The new calf born this month in the endangered J-Pod group of resident killer whales is active and healthy — so much so that he’s revealed his gender.
Researchers were able to confirm the newborn orca’s gender on Tuesday as it was spyhopping and rolling alongside its mother near Point Roberts, Washington.
The Center for Whale Research, based in Friday Harbor, Washington, said Tuesday’s encounter with J57 showed the calf doing several rolls on the surface, allowing observers to clearly see its “gender slit.”
The young whale, known as J57, is the third birth for mother J35, also known as Tahlequah. She captured hearts around the world in 2018 when she carried her dead calf for 17 days in the Salish Sea in a dramatic display of grief.
Researchers believe J57 was born on Sept. 4. Tahlequah was discovered to be pregnant again in July.
The Center for Whale Research said J57 is the second viable calf of Tahlequah. J57’s brother, J47, was born in 2010.
The last healthy calf born to the southern resident whales was in May 2019.
J57’s arrival brings the population of southern resident killer whales to 73. The entire J Pod population has been in the San Juan Islands area since Sept. 1.

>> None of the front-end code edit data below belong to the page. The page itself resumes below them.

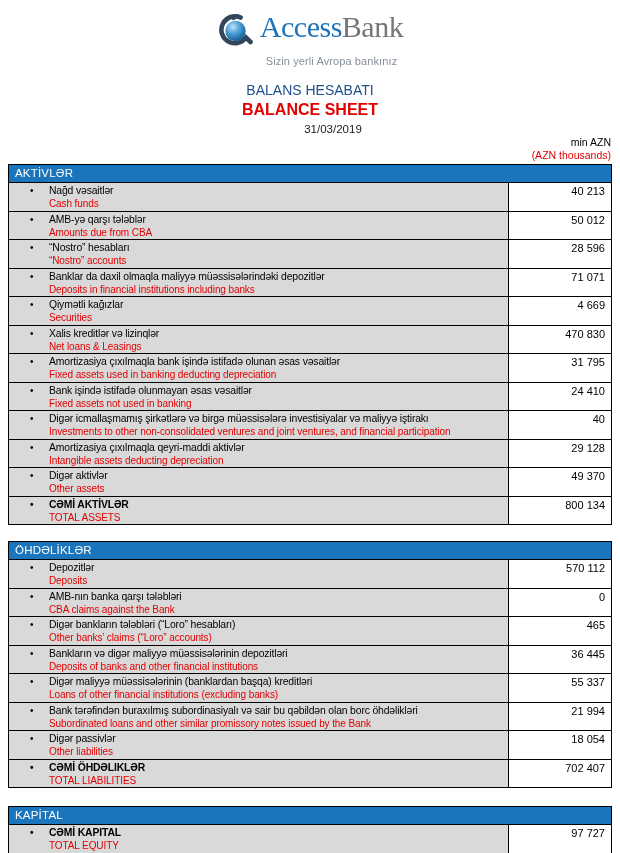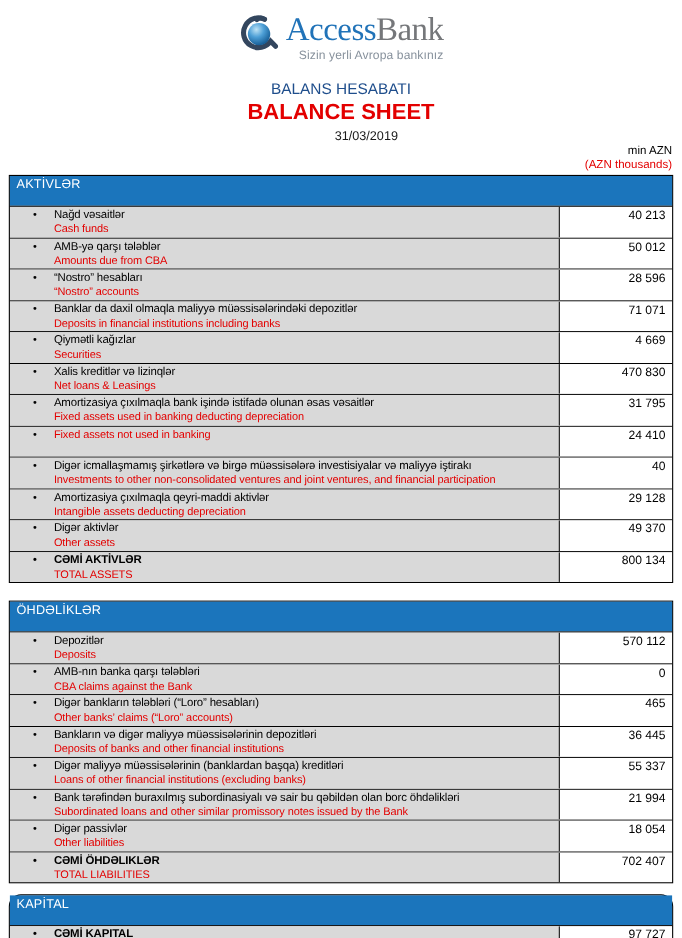--- a/index.html
+++ b/index.html
@@ -11,39 +11,39 @@
   }
   .page { position: relative; width: 620px; height: 853px; overflow: hidden; background: #fff; }
 
   
   .logo-wrap { display: flex; justify-content: center; align-items: flex-start; gap: 7px; padding-top: 10px; }
   .globe { width: 36px; height: 36px; margin-top: 3px; }
   .logo-col { display: flex; flex-direction: column; }
   .logo-text { font-family: "Liberation Serif", serif; font-size: 30px; line-height: 33px; letter-spacing: -0.5px; }
   .access { color: #2173B8; }
   .bank { color: #75777A; }
-  .tagline { font-size: 11px; color: #87919C; text-align: right; margin-top: 2px; letter-spacing: 0.1px; }
+  .tagline { font-size: 11px; color: #87919C; text-align: center; margin-top: 12px; letter-spacing: 0.1px; }
 
   
   .title-az { text-align: center; color: #1F4E8C; font-weight: normal; font-size: 14px; margin-top: 15px; }
-  .title-en { text-align: center; color: #E30000; font-weight: bold; font-size: 20px; margin-top: 3px; }
+  .title-en { text-align: center; color: #E30000; font-weight: bold; font-size: 16px; margin-top: 3px; }
   .date     { text-align: center; color: #1a1a1a; font-size: 11.5px; margin-top: 4px; padding-left: 46px; }
   .units { text-align: right; padding-right: 9px; margin-top: 1px; font-size: 10.5px; line-height: 13px; }
   .unit-az { color: #000; padding-left: 34px; }
   .unit-en { color: #E30000; }
 
   
   .table { margin: 0 8px; border: 1.5px solid #000; background: #fff; }
   .table-assets { margin-top: 2px; }
   .table-liabilities { margin-top: 16px; }
-  .table-capital { margin-top: 10px; border-radius: 11px; }
+  .table-capital { margin-top: 18px; }
 
   .section-header {
     background: #1B75BC; color: #fff;
-    font-size: 11.5px; line-height: 16px; height: 27px;
+    font-size: 11.5px; line-height: 16px; height: 17px;
     padding: 0 0 1px 6px; letter-spacing: 0.2px;
   }
   .row { display: flex; border-top: 1px solid #000; height: 28.5px; overflow: hidden; }
   .cell-label { flex: 1; background: #D9D9D9; border-right: 1px solid #000; display: flex; padding-top: 1px; min-width: 0; }
   .bullet { width: 19px; margin-left: 21px; font-size: 10px; line-height: 13px; flex-shrink: 0; }
   .labels { flex: 1; min-width: 0; }
   .az { font-size: 10.4px; line-height: 13px; color: #000; white-space: nowrap; letter-spacing: -0.15px; }
   .en { font-size: 10px;  line-height: 13px; color: #E30000; white-space: nowrap; letter-spacing: -0.1px; }
   .row.total .az, .row.total .bullet { font-weight: bold; }
   .cell-value { width: 102px; background: #fff; text-align: right; font-size: 11px; line-height: 14px; padding: 1px 6px 0 8px; flex-shrink: 0; }
@@ -157,20 +157,21 @@
             <div class="en">Fixed assets used in banking deducting depreciation</div>
           </div>
       </div>
       <div class="cell-value">31 795</div>
     </div>
 
     <div class="row">
       <div class="cell-label">
         <span class="bullet">•</span>
         <div class="labels">
+            <div class="az">Bank işində istifadə olunmayan əsas vəsaitlər</div>
             <div class="en">Fixed assets not used in banking</div>
           </div>
       </div>
       <div class="cell-value">24 410</div>
     </div>
 
     <div class="row">
       <div class="cell-label">
         <span class="bullet">•</span>
         <div class="labels">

“For the southern resident killer whale community’s population sustainability, it is preferred that new calves are female,” the centre said in a statement.
“But regardless of gender, J57 is a very welcome addition. He is robust and appears healthy.”
The last sighting on Tuesday showed “a feisty young boy, rolling, spyhopping, and swimming alongside his mother, who was actively foraging for food.”